What’s the biggest opportunity for real estate agents today?
Phil Faranda, the silver-tongued broker-owner of Briarcliff Manor, New York-based J. Philip Real Estate, says it’s simple: “Explaining to the public what the hell we do.”
Pull that off, and you’ll not only win more business, but also help burnish the reputation of the industry overall, according to Faranda and other speakers on an Inman Connect panel.
“The public views us as glorified door un-lockers who suck profit out of the transaction rather than [as the] the advocate in the largest financial event in their life,” he said.
So how can agents better articulate their value?
Tell stories, said Don Mowery, who heads up an agent team at Rancho Cucamonga, California-based Re/Max New Horizons. He presents case studies to prospects that illustrate how he’s helped past clients navigate stumbling blocks that can pop up during the homebuying or selling process. He also places ads in newspapers that explain the value of agents by drawing on these cases.
“Here are some horror stories and this is why you need an agent to represent you,” Mowery tells homeowners who’ve posted for-sale-by-owner listings.
This technique helps Mowery highlight the role of an agent, which Faranda says is to “spearhead a multi-pronged red tape-laden, long, convoluted” and “scary, stressful” process.
Another way real estate agents can bolster their appeal is by accumulating online reviews, said Pam O’Connor, CEO of Leading Real Estate Companies of the World, a global network of top-performing real estate brokerages.
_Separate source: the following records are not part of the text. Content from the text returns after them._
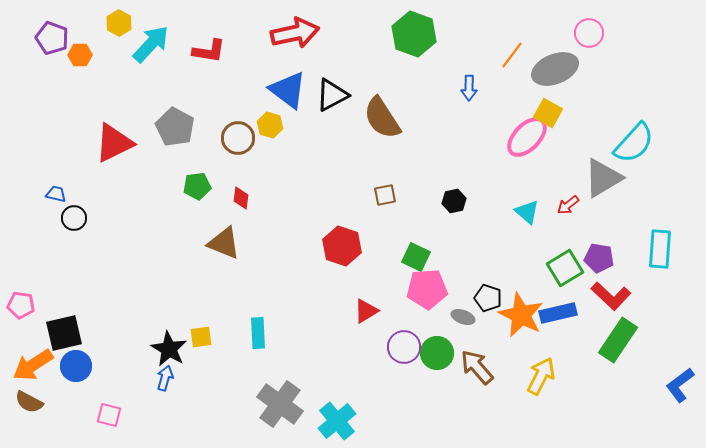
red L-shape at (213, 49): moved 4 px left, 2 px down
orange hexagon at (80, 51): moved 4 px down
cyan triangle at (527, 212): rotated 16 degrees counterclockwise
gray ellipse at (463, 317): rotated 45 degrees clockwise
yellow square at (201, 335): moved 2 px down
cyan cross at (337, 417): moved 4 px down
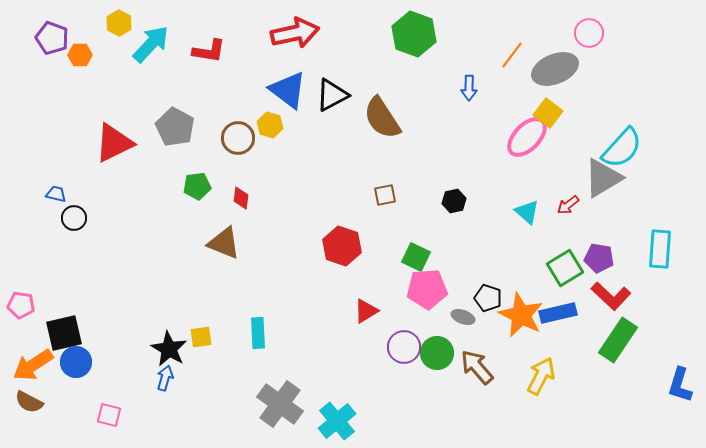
yellow square at (548, 113): rotated 8 degrees clockwise
cyan semicircle at (634, 143): moved 12 px left, 5 px down
blue circle at (76, 366): moved 4 px up
blue L-shape at (680, 385): rotated 36 degrees counterclockwise
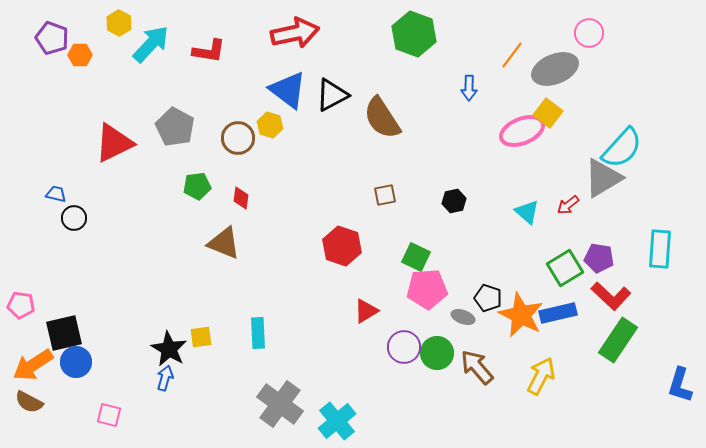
pink ellipse at (527, 137): moved 5 px left, 6 px up; rotated 24 degrees clockwise
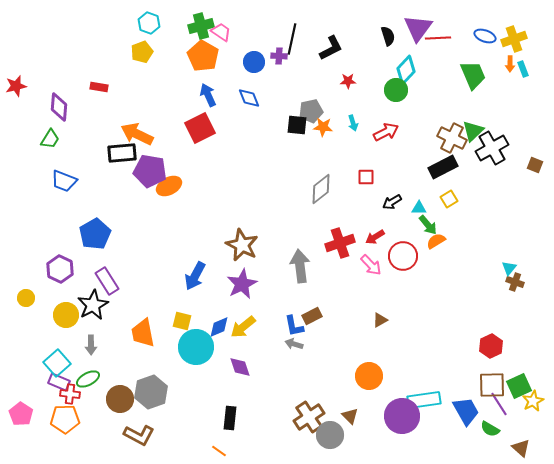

O’Connor thinks reviews — many of which might describe instances in which agents come through in the clutch — will give a boost to high-performing “mid-range” agents in particular.
TRID also offers an opportunity for agents to more clearly articulate their value proposition, according to O’Connor. Agents can demonstrate their knowledge and expertise by explaining how the regulation may have added another layer of complexity to transactions, she said.